Researchers found family composition has “no significant effect” and that the quality of relationships at home was most strongly linked to a child’s well-being instead. These results challenge the popular misconception that children in two-parent families are more likely to feel safe and secure.
They also go some way to combat that awful stereotype of the “broken” home.
And what a dreadfully demeaning expression that is.
Surely, for a country that has more single parents than almost any other in Europe, we can move past this great social prejudice?
Most single mothers are not in a situation of their choosing. They wanted the happy family; someone to share the load. To share the joy.
So it’s such incredible cultural ignorance that an attitude still exists that seems to blame a single mother for her circumstances.
I know men can be affected by this too. And of the two million single parents in the UK, 400,000 are male.
But often they are cheered for their dedication to their child in the face of adversity – spurred on by the horror of the unnatural abandonment of a mother. (We like to blame women, don’t we?)
Single mothers, meanwhile, are seen as somehow responsible for what has happened to them: a drain on society; a problem.
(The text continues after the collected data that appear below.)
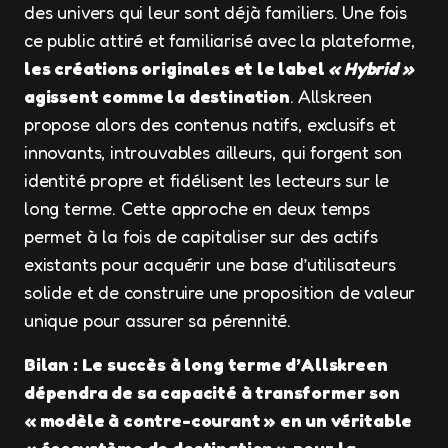
des univers qui leur sont déjà familiers. Une fois
ce public attiré et familiarisé avec la plateforme,
les créations originales et le label
« Hybrid »
agissent comme la destination
. Allskreen
propose alors des contenus natifs, exclusifs et
innovants, introuvables ailleurs, qui forgent son
identité propre et fidélisent les lecteurs sur le
long terme. Cette approche en deux temps
permet à la fois de capitaliser sur des actifs
existants pour acquérir une base d’utilisateurs
solide et de construire une proposition de valeur
unique pour assurer sa pérennité.
Bilan : Le succès à long terme d’Allskreen
dépendra de sa capacité à transformer son
« modèle à contre-courant » en un véritable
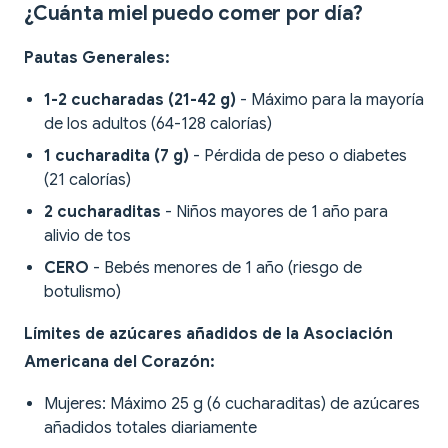
¿Cuánta miel puedo comer por día?
Pautas Generales:
1-2 cucharadas (21-42 g)
- Máximo para la mayoría
de los adultos (64-128 calorías)
1 cucharadita (7 g)
- Pérdida de peso o diabetes
(21 calorías)
2 cucharaditas
- Niños mayores de 1 año para
alivio de tos
CERO
- Bebés menores de 1 año (riesgo de
botulismo)
Límites de azúcares añadidos de la Asociación
Americana del Corazón:
Mujeres: Máximo 25 g (6 cucharaditas) de azúcares
añadidos totales diariamente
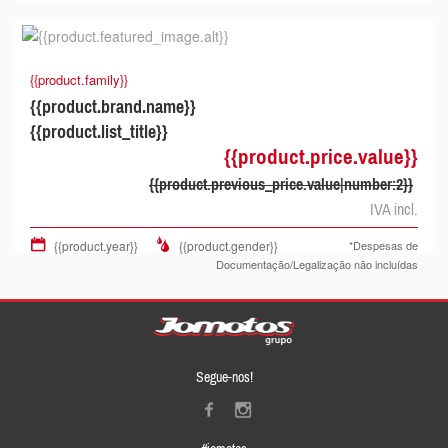
{{product.family}}
{{product.brand.name}}
{{product.list_title}}
{{product.price.value}}
{{product.previous_price.value|number:2}}
IVA incl.
{{product.year}}
{{product.gender}}
*Despesas de
Documentação/Legalização não incluídas
Segue-nos!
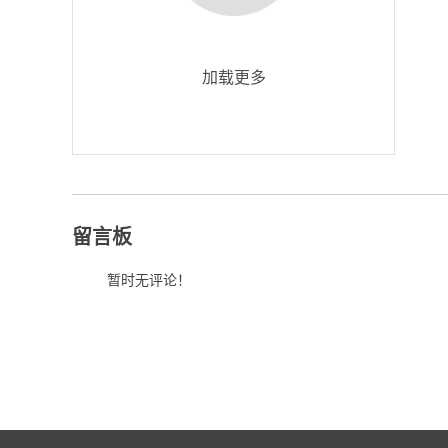
加载更多
留言板
暂时无评论！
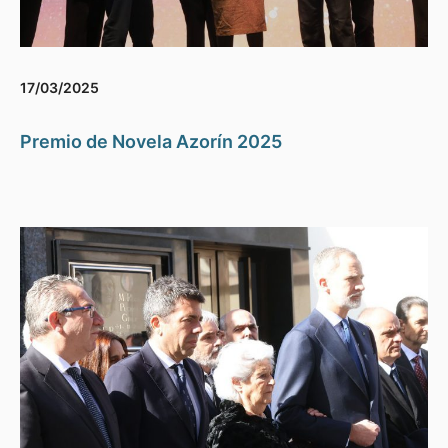
17/03/2025
Premio de Novela Azorín 2025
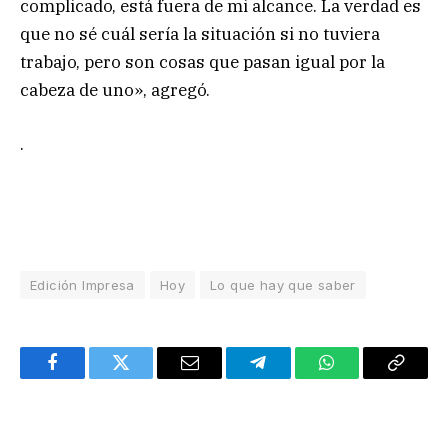
complicado, está fuera de mi alcance. La verdad es
que no sé cuál sería la situación si no tuviera
trabajo, pero son cosas que pasan igual por la
cabeza de uno», agregó.
.
Edición Impresa
Hoy
Lo que hay que saber
Facebook
Twitter
Email
Telegram
WhatsApp
Copy
Link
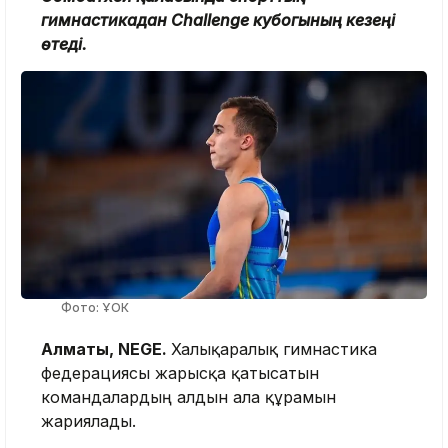
гимнастикадан Challenge кубогының кезеңі
өтеді.
Фото: ҰОК
Алматы, NEGE.
Халықаралық гимнастика
федерациясы жарысқа қатысатын
командалардың алдын ала құрамын
жариялады.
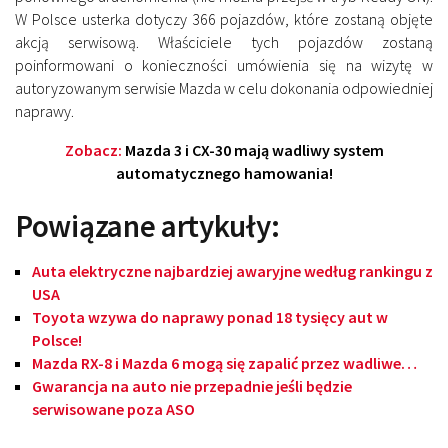
W Polsce usterka dotyczy 366 pojazdów, które zostaną objęte
akcją serwisową. Właściciele tych pojazdów zostaną
poinformowani o konieczności umówienia się na wizytę w
autoryzowanym serwisie Mazda w celu dokonania odpowiedniej
naprawy.
Zobacz:
Mazda 3 i CX-30 mają wadliwy system
automatycznego hamowania!
Powiązane artykuły:
Auta elektryczne najbardziej awaryjne według rankingu z
USA
Toyota wzywa do naprawy ponad 18 tysięcy aut w
Polsce!
Mazda RX-8 i Mazda 6 mogą się zapalić przez wadliwe…
Gwarancja na auto nie przepadnie jeśli będzie
serwisowane poza ASO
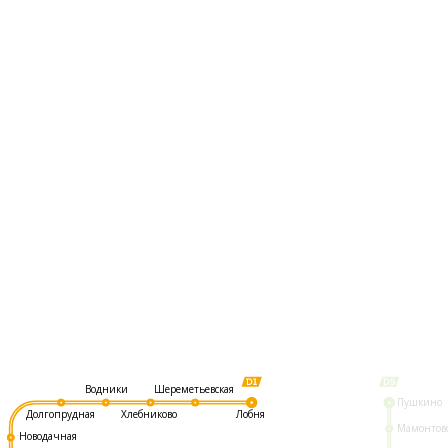
Шереметьевская
Водники
Пушкино
Долгопрудная
Хлебниково
Лобня
Мамонтов
Новодачная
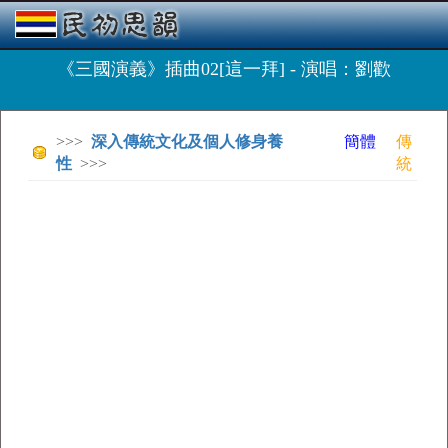
《三國演義》插曲02[這一拜] - 演唱：劉歡
>>>
深入傳統文化及個人修身養
簡體
傳
性
>>>
統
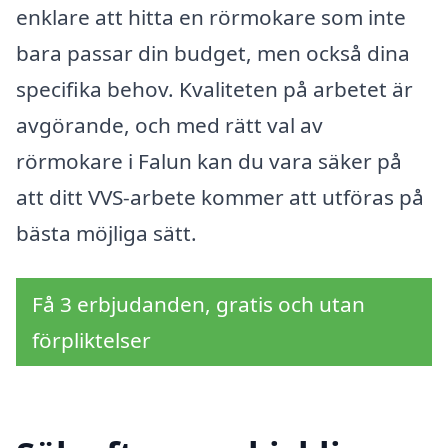
enklare att hitta en rörmokare som inte
bara passar din budget, men också dina
specifika behov. Kvaliteten på arbetet är
avgörande, och med rätt val av
rörmokare i Falun kan du vara säker på
att ditt VVS-arbete kommer att utföras på
bästa möjliga sätt.
Få 3 erbjudanden, gratis och utan
förpliktelser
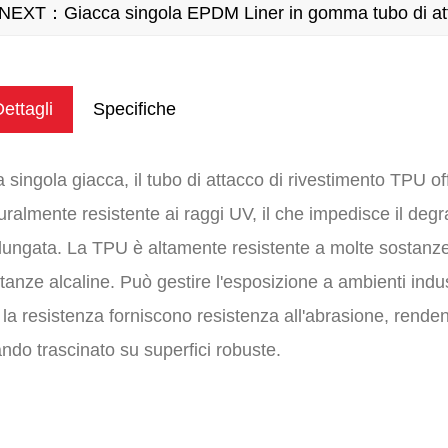
NEXT：Giacca singola EPDM Liner in gomma tubo di at
ettagli
Specifiche
 singola giacca, il tubo di attacco di rivestimento TPU of
uralmente resistente ai raggi UV, il che impedisce il degra
lungata. La TPU è altamente resistente a molte sostanze 
tanze alcaline. Può gestire l'esposizione a ambienti indu
 la resistenza forniscono resistenza all'abrasione, renden
ndo trascinato su superfici robuste.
And they are often deeply criticised for claiming benefits instead of going to work.
Now surely our benefits system is designed to support those most in need?
And it’s hardly surprising that one in three single mothers is unemployed is it?
Caring for a child is a 24-hours-a-day, seven-days-a-week responsibility and most two-parent families make career sacrifices somewhere along the way to juggle that burden.
A single mother has no choice, no support, no way to finance a childcare strategy, no back-up to pick up the slack.
Sometimes even I am overwhelmed by the incredible responsibility that is being a parent – and I have all that help in abundance.
As a society we place such incredibly unreasonable expectations on mothers in general, pushing for perfection.
And, as such, the last few weeks has given me a new appreciation and respect for single parents who strive for all this alone.
Luckily for me, my husband is now home.
When he walked in the door last night, I threw my arms round him in welcome before pointing him upstairs to deal with a sick child and a temper tantrum.
Yes, it was a huge relief. And no, I shall never again take our two-parent family life for granted again.